▶ **Texte de la page**:
==*==
Ces cultures pérennes (notamment en zones péri-forestière) offrent l’opportunité d’une sédentarisation de l’agriculture, assurant un réel développement économique durable et des revenus financiers stables pour les producteurs. Les perspectives de développement des filières café et cacao sont excellentes en RDC et la filière palmier à huile répond très bien aux marchés locaux, conseillent des experts à tous ceux qui veulent créer une entreprise en RDC.

Lambert Pungu Okito estime, par exemple, que la création d’une coopérative agricole dans chaque territoire est impérative. « C’est une entreprise qui appartient aux agriculteurs, créée par eux, collectivement, et qu’ils gèrent eux-mêmes sur la base du principe démocratique : 1 homme = 1 voix. La coopérative agricole valorise les produits agricoles, collecte et transforme les productions (céréales, fruits et légumes, lait et viande) des agriculteurs-coopérateurs. Elle contribuera à booster l’économie locale », analyse-t-il. 

On peut imaginer les coopératives dans tous les secteurs de l’agriculture et de l’agroalimentaire, explique-t-il. Elles peuvent être de toutes les tailles, mais la grande majorité d’entre-elles seront des petites et moyennes entreprises. « La force de l’économie congolaise sera basée sur la coopérative agricole qui est un pilier de l’économie. Ce sont des acteurs incontournables de l’emploi et de la formation parce qu’ils participent à l’innovation agricole et au rayonnement de la RDC en exportant les denrées agricoles », tranche ce professeur.
==*==
▶ **Source des données**:
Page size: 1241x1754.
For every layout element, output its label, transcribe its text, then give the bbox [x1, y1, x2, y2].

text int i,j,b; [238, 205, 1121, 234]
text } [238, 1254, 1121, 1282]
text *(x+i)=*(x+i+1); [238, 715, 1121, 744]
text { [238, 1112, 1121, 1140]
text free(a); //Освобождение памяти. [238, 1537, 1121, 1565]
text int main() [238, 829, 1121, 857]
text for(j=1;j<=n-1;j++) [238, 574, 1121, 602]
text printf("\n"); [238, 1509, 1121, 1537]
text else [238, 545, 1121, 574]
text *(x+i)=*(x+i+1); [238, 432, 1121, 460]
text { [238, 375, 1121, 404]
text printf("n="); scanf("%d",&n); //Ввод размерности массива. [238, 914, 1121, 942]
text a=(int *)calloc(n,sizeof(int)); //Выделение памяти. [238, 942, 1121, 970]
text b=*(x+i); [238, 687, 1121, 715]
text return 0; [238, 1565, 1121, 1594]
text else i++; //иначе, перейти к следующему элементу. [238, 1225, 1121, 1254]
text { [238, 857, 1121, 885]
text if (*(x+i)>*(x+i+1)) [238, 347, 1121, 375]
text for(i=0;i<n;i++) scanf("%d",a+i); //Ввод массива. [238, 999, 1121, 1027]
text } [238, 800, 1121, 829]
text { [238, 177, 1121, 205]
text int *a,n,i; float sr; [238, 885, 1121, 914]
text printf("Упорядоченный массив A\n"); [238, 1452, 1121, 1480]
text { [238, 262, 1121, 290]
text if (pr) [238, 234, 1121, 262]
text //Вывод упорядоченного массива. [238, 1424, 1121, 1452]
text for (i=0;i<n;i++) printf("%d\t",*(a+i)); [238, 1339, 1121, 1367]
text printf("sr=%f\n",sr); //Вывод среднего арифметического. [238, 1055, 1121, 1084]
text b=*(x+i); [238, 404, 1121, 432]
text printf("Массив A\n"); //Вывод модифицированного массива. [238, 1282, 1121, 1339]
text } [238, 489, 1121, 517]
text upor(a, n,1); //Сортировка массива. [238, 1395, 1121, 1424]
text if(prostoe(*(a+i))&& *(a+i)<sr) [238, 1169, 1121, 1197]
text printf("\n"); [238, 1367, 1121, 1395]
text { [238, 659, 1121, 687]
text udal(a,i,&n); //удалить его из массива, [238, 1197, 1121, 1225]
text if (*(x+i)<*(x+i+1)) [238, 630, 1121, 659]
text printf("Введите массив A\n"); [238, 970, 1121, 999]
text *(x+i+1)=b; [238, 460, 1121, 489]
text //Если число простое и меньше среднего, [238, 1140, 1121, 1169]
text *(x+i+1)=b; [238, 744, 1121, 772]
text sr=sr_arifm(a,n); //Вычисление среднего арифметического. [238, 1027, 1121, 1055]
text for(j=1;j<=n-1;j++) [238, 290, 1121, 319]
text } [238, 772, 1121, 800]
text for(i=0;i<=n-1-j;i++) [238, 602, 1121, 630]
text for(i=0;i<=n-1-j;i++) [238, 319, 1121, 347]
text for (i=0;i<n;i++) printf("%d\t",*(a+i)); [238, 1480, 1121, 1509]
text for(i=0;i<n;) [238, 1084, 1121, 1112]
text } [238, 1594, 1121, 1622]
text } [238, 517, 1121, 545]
==*==
▶ **Consignes**:
1. D'après le texte sur les coopératives agricoles, selon quel principe les agriculteurs gèrent-ils eux-mêmes la coopérative ?
2. Énumérez toutes les productions que la coopérative agricole collecte et transforme, d'après le texte sur les coopératives agricoles.

▶ **Réponses**:
1. Ils la gèrent selon le principe démocratique : 1 homme = 1 voix.

2. Les céréales, les fruits, les légumes, le lait et la viande.